<em>Bonne retraite, Jocelyne</em> : l’art de ne pas aller au-delà. | 24 janvier 2019 | Article par Mélanie Trudel

Les comédiens de Bonne retraite, Jocelyne. / Crédit photo : Stéphane Bourgeois

Crédit photo: Stéphane Bourgeois

Bonne retraite, Jocelyne : l’art de ne pas aller au-delà.

C’est un moment un peu particulier que nous offre Fabien Cloutier avec la pièce Bonne retraite, Jocelyne.

Au départ, un décor aux allures de kit de Playmobil préhistorique nous déstabilise un peu mais promet une surprise que nous imaginons joyeuse. Cependant, la musique de plus en plus forte et oppressante nous indique qu’il risque d’y avoir un caillou dans la bottine.

Nous nous retrouvons donc au centre d’un party de famille improvisé, où Jocelyne a l’intention de livrer un message important, mais reçoit peu d’écoute. Et en effet, dans cette famille, ça grince : des dents, des attitudes, des propos, des sentiments.

Les personnages, bien qu’interprétés avec justesse, manquent de profondeur. Le discours entretient des clichés et des préjugés tout au long de la pièce, sans nuances, sans pousser la réflexion sur le TDA/H, l’autisme, la pauvreté, la mort, les rêves, les émotions. Il y a bien eu quelques éclats de rires : rires jaunes ou de stupéfaction, ou même de reconnaissance?

Il y a ceux qui seront déstabilisés de se voir livrer des personnages auxquels ils ne s’identifieront aucunement (mais qui reconnaîtront certainement des gens de leur entourage de près ou de loin); il y a ceux qui riront avec dédain de cette classe sociale; il y a ceux qui s’y identifieront. Je fais partie de la première catégorie.
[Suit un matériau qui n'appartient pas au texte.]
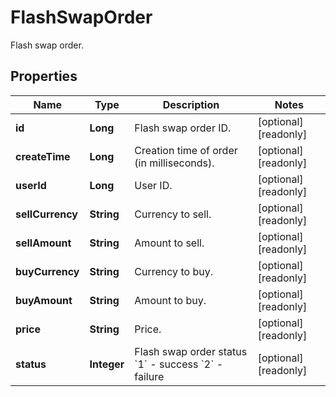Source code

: 
# FlashSwapOrder

Flash swap order.

## Properties

Name | Type | Description | Notes
------------ | ------------- | ------------- | -------------
**id** | **Long** | Flash swap order ID. |  [optional] [readonly]
**createTime** | **Long** | Creation time of order (in milliseconds). |  [optional] [readonly]
**userId** | **Long** | User ID. |  [optional] [readonly]
**sellCurrency** | **String** | Currency to sell. |  [optional] [readonly]
**sellAmount** | **String** | Amount to sell. |  [optional] [readonly]
**buyCurrency** | **String** | Currency to buy. |  [optional] [readonly]
**buyAmount** | **String** | Amount to buy. |  [optional] [readonly]
**price** | **String** | Price. |  [optional] [readonly]
**status** | **Integer** | Flash swap order status  &#x60;1&#x60; - success &#x60;2&#x60; - failure |  [optional] [readonly]

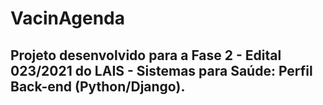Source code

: # VacinAgenda 

## Projeto desenvolvido para a Fase 2 - Edital 023/2021 do LAIS - Sistemas para Saúde: Perfil Back-end (Python/Django).

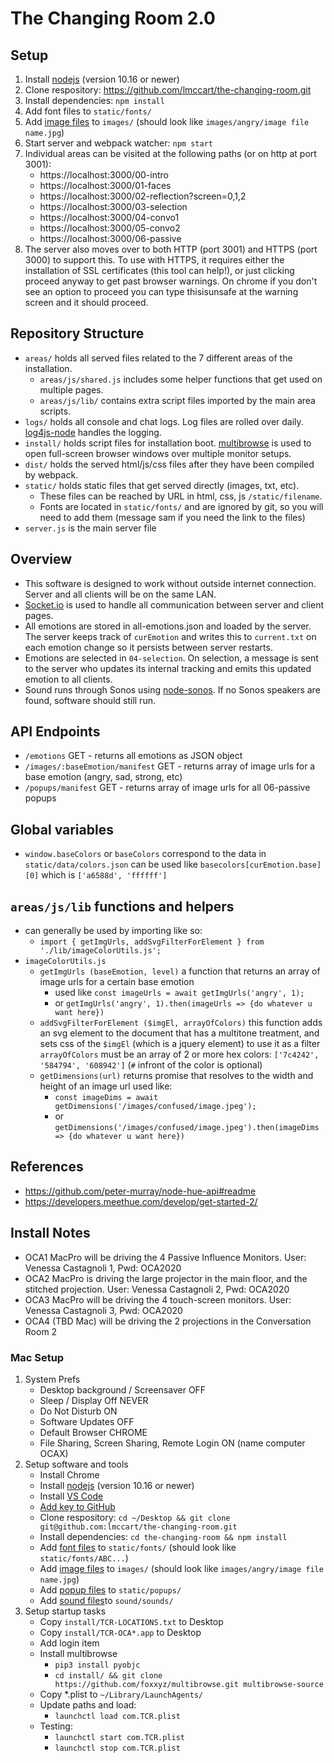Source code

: # The Changing Room 2.0

## Setup
1. Install [nodejs](https://nodejs.org/) (version 10.16 or newer)
2. Clone respository: https://github.com/lmccart/the-changing-room.git
3. Install dependencies: `npm install`
4. Add font files to `static/fonts/`
5. Add [image files](https://drive.google.com/file/d/1SsSHYPwk1jwX-A4SABYmn7RZQqwPsv2_/view?usp=sharing) to `images/` (should look like `images/angry/image file name.jpg`)
5. Start server and webpack watcher: `npm start`
6. Individual areas can be visited at the following paths (or on http at port 3001):
   - https://localhost:3000/00-intro
   - https://localhost:3000/01-faces
   - https://localhost:3000/02-reflection?screen=0,1,2
   - https://localhost:3000/03-selection
   - https://localhost:3000/04-convo1
   - https://localhost:3000/05-convo2
   - https://localhost:3000/06-passive
7. The server also moves over to both HTTP (port 3001) and HTTPS (port 3000) to support this. To use with HTTPS, it requires either the installation of SSL certificates (this tool can help!), or just clicking proceed anyway to get past browser warnings. On chrome if you don't see an option to proceed you can type thisisunsafe at the warning screen and it should proceed.

## Repository Structure
* `areas/` holds all served files related to the 7 different areas of the installation.
  - `areas/js/shared.js` includes some helper functions that get used on multiple pages.
  - `areas/js/lib/` contains extra script files imported by the main area scripts.
* `logs/` holds all console and chat logs. Log files are rolled over daily. [log4js-node](https://github.com/log4js-node/log4js-node) handles the logging.
* `install/` holds script files for installation boot. [multibrowse](https://github.com/foxxyz/multibrowse) is used to open full-screen browser windows over multiple monitor setups.
* `dist/` holds the served html/js/css files after they have been compiled by webpack.
* `static/` holds static files that get served directly (images, txt, etc).
  - These files can be reached by URL in html, css, js `/static/filename`.
  - Fonts are located in `static/fonts/` and are ignored by git, so you will need to add them (message sam if you need the link to the files)
* `server.js` is the main server file


## Overview
* This software is designed to work without outside internet connection. Server and all clients will be on the same LAN.
* [Socket.io](http://socket.io/) is used to handle all communication between server and client pages.
* All emotions are stored in all-emotions.json and loaded by the server. The server keeps track of `curEmotion` and writes this to `current.txt` on each emotion change so it persists between server restarts.
* Emotions are selected in `04-selection`. On selection, a message is sent to the server who updates its internal tracking and emits this updated emotion to all clients.
* Sound runs through Sonos using [node-sonos](https://github.com/bencevans/node-sonos#readme). If no Sonos speakers are found, software should still run.

## API Endpoints
- `/emotions` GET - returns all emotions as JSON object
- `/images/:baseEmotion/manifest` GET - returns array of image urls for a base emotion (angry, sad, strong, etc)
- `/popups/manifest` GET - returns array of image urls for all 06-passive popups

## Global variables
- `window.baseColors` or `baseColors` correspond to the data in `static/data/colors.json` can be used like `basecolors[curEmotion.base][0]` which is `['a6588d', 'ffffff']`

## `areas/js/lib` functions and helpers
- can generally be used by importing like so:
    + `import { getImgUrls, addSvgFilterForElement } from './lib/imageColorUtils.js';`
- `imageColorUtils.js`
    + `getImgUrls (baseEmotion, level)` a function that returns an array of image urls for a certain base emotion
        - used like `const imageUrls = await getImgUrls('angry', 1);`
        - or `getImgUrls('angry', 1).then(imageUrls => {do whatever u want here})`
    + `addSvgFilterForElement ($imgEl, arrayOfColors)` this function adds an svg element to the document that has a multitone treatment, and sets css of the `$imgEl` (which is a jquery element) to use it as a filter `arrayOfColors` must be an array of 2 or more hex colors: `['7c4242', '584794', '608942']` (`#` infront of the color is optional)
    + `getDimensions(url)` returns promise that resolves to the width and height of an image url used like: 
        - `const imageDims = await getDimensions('/images/confused/image.jpeg');`
        - or `getDimensions('/images/confused/image.jpeg').then(imageDims => {do whatever u want here})`

## References
* https://github.com/peter-murray/node-hue-api#readme
* https://developers.meethue.com/develop/get-started-2/
  
## Install Notes

* OCA1 MacPro will be driving the 4 Passive Influence Monitors.
User: Venessa Castagnoli 1, Pwd: OCA2020
* OCA2 MacPro is driving the large projector in the main floor, and the stitched projection.
User: Venessa Castagnoli 2, Pwd: OCA2020
* OCA3 MacPro will be driving the 4 touch-screen monitors.
User: Venessa Castagnoli 3, Pwd: OCA2020
* OCA4 (TBD Mac) will be driving the 2 projections in the Conversation Room 2

### Mac Setup
1. System Prefs
   * Desktop background / Screensaver OFF
   * Sleep / Display Off NEVER
   * Do Not Disturb ON
   * Software Updates OFF
   * Default Browser CHROME
   * File Sharing, Screen Sharing, Remote Login ON (name computer OCAX)
2. Setup software and tools
   * Install Chrome
   * Install [nodejs](https://nodejs.org/) (version 10.16 or newer)
   * Install [VS Code](https://code.visualstudio.com/)
   * [Add key to GitHub](https://docs.github.com/en/free-pro-team@latest/github/authenticating-to-github/adding-a-new-ssh-key-to-your-github-account)
   * Clone respository: `cd ~/Desktop && git clone git@github.com:lmccart/the-changing-room.git`
   * Install dependencies: `cd the-changing-room && npm install`
   * Add [font files](https://drive.google.com/file/d/1uY_hy7aX85moy8OlNFx_nO7liEZoGIL-/view?usp=sharing) to `static/fonts/` (should look like `static/fonts/ABC...`)
   * Add [image files](https://drive.google.com/file/d/1SsSHYPwk1jwX-A4SABYmn7RZQqwPsv2_/view?usp=sharing) to `images/` (should look like `images/angry/image file name.jpg`)
   * Add [popup files](#) to `static/popups/` 
   * Add [sound files](#)to `sound/sounds/`
3. Setup startup tasks
   * Copy `install/TCR-LOCATIONS.txt` to Desktop
   * Copy `install/TCR-OCA*.app` to Desktop
   * Add login item
   * Install multibrowse
     * `pip3 install pyobjc`
     * `cd install/ && git clone https://github.com/foxxyz/multibrowse.git multibrowse-source`
   * Copy *.plist to `~/Library/LaunchAgents/`
   * Update paths and load:
     * `launchctl load com.TCR.plist`
   * Testing:
     * `launchctl start com.TCR.plist`
     * `launchctl stop com.TCR.plist`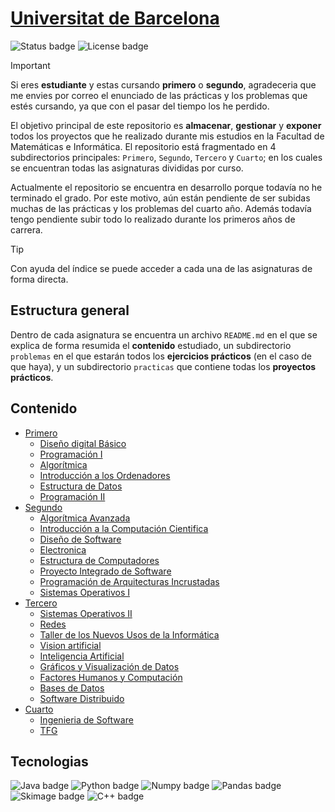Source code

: # [Universitat de Barcelona](https://github.com/neorefraction/Universitat-Barcelona)

![Status badge](https://img.shields.io/badge/Status-En_desarrollo-22AA22)
![License badge](https://img.shields.io/badge/License-Sin_definir-AA5590)

> [!IMPORTANT]
> Si eres **estudiante** y estas cursando **primero** o **segundo**, agradeceria que me envies por correo el enunciado de las prácticas y los problemas que estés cursando, ya que con el pasar del tiempo los he perdido.

El objetivo principal de este repositorio es **almacenar**, **gestionar** y **exponer** todos los proyectos que he realizado durante mis estudios en la Facultad de Matemáticas e Informática. El repositorio está fragmentado en 4 subdirectorios principales: `Primero`, `Segundo`, `Tercero` y `Cuarto`; en los cuales se encuentran todas las asignaturas divididas por curso.

Actualmente el repositorio se encuentra en desarrollo  porque todavía no he terminado el grado. Por este motivo, aún están pendiente de ser subidas muchas de las prácticas y los problemas del cuarto año. Además todavía tengo pendiente subir todo lo realizado durante los primeros años de carrera.

> [!TIP]
> Con ayuda del índice se puede acceder a cada una de las asignaturas de forma directa.

## Estructura general
Dentro de cada asignatura se encuentra un archivo `README.md` en el que se explica de forma resumida el **contenido** estudiado, un subdirectorio `problemas` en el que estarán todos los **ejercicios prácticos** (en el caso de que haya), y un subdirectorio `practicas` que contiene todas los **proyectos prácticos**.

## Contenido
- [Primero](https://github.com/neorefraction/Universitat-Barcelona/tree/main/Primero)
    - [Diseño digital Básico](https://github.com/neorefraction/Universitat-Barcelona/tree/main/Primero/Disenio-Digital-Basico)
    - [Programación I](https://github.com/neorefraction/Universitat-Barcelona/tree/main/Primero/Programacion-I)
    - [Algorítmica](https://github.com/neorefraction/Universitat-Barcelona/tree/main/Primero/Algoritmica)
    - [Introducción a los Ordenadores](https://github.com/neorefraction/Universitat-Barcelona/tree/main/Primero/Introduccion-Ordenadores)
    - [Estructura de Datos](https://github.com/neorefraction/Universitat-Barcelona/tree/main/Primero/Estructura-Datos)
    - [Programación II](https://github.com/neorefraction/Universitat-Barcelona/tree/main/Primero/Programacion-II)
- [Segundo](https://github.com/neorefraction/Universitat-Barcelona/tree/main/Segundo)
    - [Algorítmica Avanzada](https://github.com/neorefraction/Universitat-Barcelona/tree/main/Segundo/Algoritmica-Avanzada)
    - [Introducción a la Computación Cientifica](https://github.com/neorefraction/Universitat-Barcelona/tree/main/Segundo/ICC)
    - [Diseño de Software](https://github.com/neorefraction/Universitat-Barcelona/tree/main/Segundo/Disenio-Software)
    - [Electronica](https://github.com/neorefraction/Universitat-Barcelona/tree/main/Segundo/Electronica)
    - [Estructura de Computadores](https://github.com/neorefraction/Universitat-Barcelona/tree/main/Segundo/Estructura-Computadores)
    - [Proyecto Integrado de Software](https://github.com/neorefraction/Universitat-Barcelona/tree/main/Segundo/PIS)
    - [Programación de Arquitecturas Incrustadas](https://github.com/neorefraction/Universitat-Barcelona/tree/main/Segundo/PAE)
    - [Sistemas Operativos I](https://github.com/neorefraction/Universitat-Barcelona/tree/main/Segundo/Sistemas-Operativos-I)
- [Tercero](https://github.com/neorefraction/Universitat-Barcelona/tree/main/Tercero)
    - [Sistemas Operativos II](https://github.com/neorefraction/Universitat-Barcelona/tree/main/Segundo/Sistemas-Operativos-II)
    - [Redes](https://github.com/neorefraction/Universitat-Barcelona/tree/main/Segundo/Redes)
    - [Taller de los Nuevos Usos de la Informática](https://github.com/neorefraction/Universitat-Barcelona/tree/main/Tercero/TNUI)
    - [Vision artificial](https://github.com/neorefraction/Universitat-Barcelona/tree/main/Tercero/Vision-Artificial)
    - [Inteligencia Artificial](https://github.com/neorefraction/Universitat-Barcelona/tree/main/Tercero/Inteligencia-Artificial)
    - [Gráficos y Visualización de Datos](https://github.com/neorefraction/Universitat-Barcelona/tree/main/Tercero/GVD)
    - [Factores Humanos y Computación](https://github.com/neorefraction/Universitat-Barcelona/tree/main/Tercero/FHyC)
    - [Bases de Datos](https://github.com/neorefraction/Universitat-Barcelona/tree/main/Tercero/Bases-Datos)
    - [Software Distribuido](https://github.com/neorefraction/Universitat-Barcelona/tree/main/Tercero/Software-Distribuido)
- [Cuarto](https://github.com/neorefraction/Universitat-Barcelona/tree/main/Cuarto)
    - [Ingenieria de Software](https://github.com/neorefraction/Universitat-Barcelona/tree/main/Cuarto/Ingenieria-Software)
    - [TFG](https://github.com/neorefraction/Universitat-Barcelona/tree/main/Cuarto/TFG)

## Tecnologias
![Java badge](https://img.shields.io/badge/Java-20-22AA22)
![Python badge](https://img.shields.io/badge/Python-3.11.6-22AA22)
![Numpy badge](https://img.shields.io/badge/Numpy-1.26.1-22AA22)
![Pandas badge](https://img.shields.io/badge/Pandas-2.1.1-22AA22)
![Skimage badge](https://img.shields.io/badge/Skimage-0.22.0-22AA22)
![C++ badge](https://img.shields.io/badge/C++-20-22AA22)

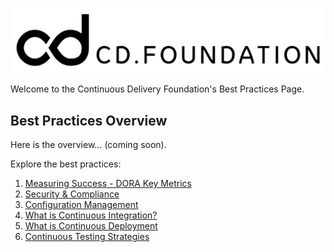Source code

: ![Continuous Delivery Foundation Logo](images/cdf-horizontal-black.svg)

Welcome to the Continuous Delivery Foundation's Best Practices Page. 

## Best Practices Overview
Here is the overview... (coming soon).

Explore the best practices:
1. [Measuring Success - DORA Key Metrics](documentation/mesuring-success.md)
2. [Security & Compliance](documentation/security-and-compliance.md)
3. [Configuration Management](documentation/configuration-management.md)
4. [What is Continuous Integration?](/documentation/continuous-integration.md)
5. [What is Continuous Deployment](documentation/continuous-deployment.md)
6. [Continuous Testing Strategies](documentation/continuous-testing.md)

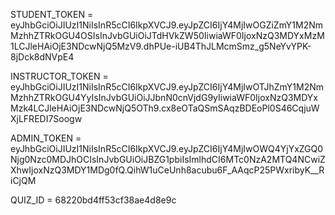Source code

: STUDENT_TOKEN = eyJhbGciOiJIUzI1NiIsInR5cCI6IkpXVCJ9.eyJpZCI6IjY4MjIwOGZiZmY1M2NmMzhhZTRkOGU4OSIsInJvbGUiOiJTdHVkZW50IiwiaWF0IjoxNzQ3MDYxMzM1LCJleHAiOjE3NDcwNjQ5MzV9.dhPUe-iUB4ThJLMcmSmz_g5NeYvYPK-8jDck8dNVpE4

INSTRUCTOR_TOKEN = eyJhbGciOiJIUzI1NiIsInR5cCI6IkpXVCJ9.eyJpZCI6IjY4MjIwOTJhZmY1M2NmMzhhZTRkOGU4YyIsInJvbGUiOiJJbnN0cnVjdG9yIiwiaWF0IjoxNzQ3MDYxMzk4LCJleHAiOjE3NDcwNjQ5OTh9.cx8eOTaQSmSAqzBDEoPl0S46CqjuWXjLFREDI7Soogw

ADMIN_TOKEN = eyJhbGciOiJIUzI1NiIsInR5cCI6IkpXVCJ9.eyJpZCI6IjY4MjIwOWQ4YjYxZGQ0Njg0Nzc0MDJhOCIsInJvbGUiOiJBZG1pbiIsImlhdCI6MTc0NzA2MTQ4NCwiZXhwIjoxNzQ3MDY1MDg0fQ.QihW1uCeUnh8acubu6F_AAqcP25PWxribyK__RiCjQM


QUIZ_ID = 68220bd4ff53cf38ae4d8e9c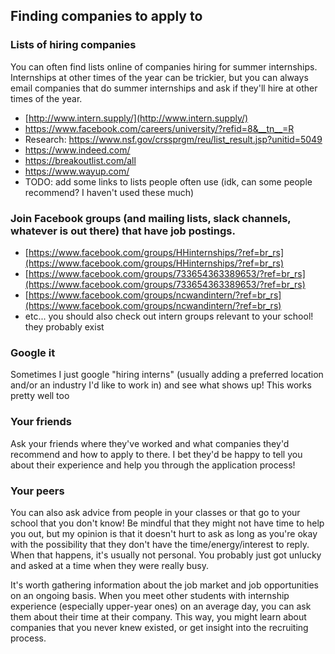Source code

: ## Finding companies to apply to

### Lists of hiring companies

You can often find lists online of companies hiring for summer internships. Internships at other times of the year can be trickier, but you can always email companies that do summer internships and ask if they'll hire at other times of the year.

- [http://www.intern.supply/](http://www.intern.supply/)
- https://www.facebook.com/careers/university/?refid=8&__tn__=R
- Research: https://www.nsf.gov/crssprgm/reu/list_result.jsp?unitid=5049
- https://www.indeed.com/
- https://breakoutlist.com/all
- https://www.wayup.com/
- TODO: add some links to lists people often use (idk, can some people recommend? I haven't used these much)

### Join Facebook groups (and mailing lists, slack channels, whatever is out there) that have job postings.

- [https://www.facebook.com/groups/HHinternships/?ref=br_rs](https://www.facebook.com/groups/HHinternships/?ref=br_rs)
- [https://www.facebook.com/groups/733654363389653/?ref=br_rs](https://www.facebook.com/groups/733654363389653/?ref=br_rs)
- [https://www.facebook.com/groups/ncwandintern/?ref=br_rs](https://www.facebook.com/groups/ncwandintern/?ref=br_rs)
- etc... you should also check out intern groups relevant to your school! they probably exist


### Google it

Sometimes I just google "hiring interns" (usually adding a preferred location and/or an industry I'd like to work in) and see what shows up! This works pretty well too

### Your friends

Ask your friends where they've worked and what companies they'd recommend and how to apply to there. I bet they'd be happy to tell you about their experience and help you through the application process!

### Your peers

You can also ask advice from people in your classes or that go to your school that you don't know! Be mindful that they might not have time to help you out, but my opinion is that it doesn't hurt to ask as long as you're okay with the possibility that they don't have the time/energy/interest to reply. When that happens, it's usually not personal. You probably just got unlucky and asked at a time when they were really busy.

It's worth gathering information about the job market and job opportunities on an ongoing basis. When you meet other students with internship experience (especially upper-year ones) on an average day, you can ask them about their time at their company. This way, you might learn about companies that you never knew existed, or get insight into the recruiting process.
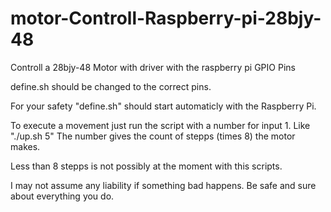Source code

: # motor-Controll-Raspberry-pi-28bjy-48
Controll a 28bjy-48 Motor with driver with the raspberry pi GPIO Pins 

define.sh should be changed to the correct pins.

For your safety "define.sh" should start automaticly with the Raspberry Pi.

To execute a movement just run the script with a number for input 1.
Like "./up.sh 5"
The number gives the count of stepps (times 8) the motor makes.

Less than 8 stepps is not possibly at the moment with this scripts.

I may not assume any liability if something bad happens. Be safe and sure about everything you do.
Les valeurs véhiculées, entre autres en lien avec l’importance du travail, de l’argent, de la (sur)consommation, du standing, en rejoindront certains peut-être, mais certainement pas tous. Surtout à notre ère où plusieurs se questionnent sur leurs pratiques quotidiennes en matière d’environnement, de retour à l’essentiel, de désencombrement.

Si cette pièce se veut une critique sociétale sarcastique, à mon sens, c’est raté : il manque la petite nuance qui rend le ridicule drôle, et le « drame»  qui ne lève pas vraiment ne nous émeut pas non plus. Le fait de dépeindre une partie de la population d’une manière à la fois condescendante et superficielle rend profondément mal à l’aise.

La scénographie bien pensée et les costumes choisis avec soin rendent le tout attrayant malgré la pauvreté du texte.

Le message sous-jacent, vivre ses rêves maintenant pendant qu’il en est encore temps, profiter de la vie avant que celle-ci ne nous soit enlevée, est édulcoré dans un charabia de propos décousus, plus belliqueux les uns que les autres.

Cette fois, malgré l’intention, Fabien Cloutier, qui nous a habitués à des pièces intenses, vraies, nourrissantes, touchantes, manque de subtilité, de sensibilité et de délicatesse.

La pièce Bonne retraite, Jocelyne est présentée au Théâtre du Trident jusqu’au 9 février 2019.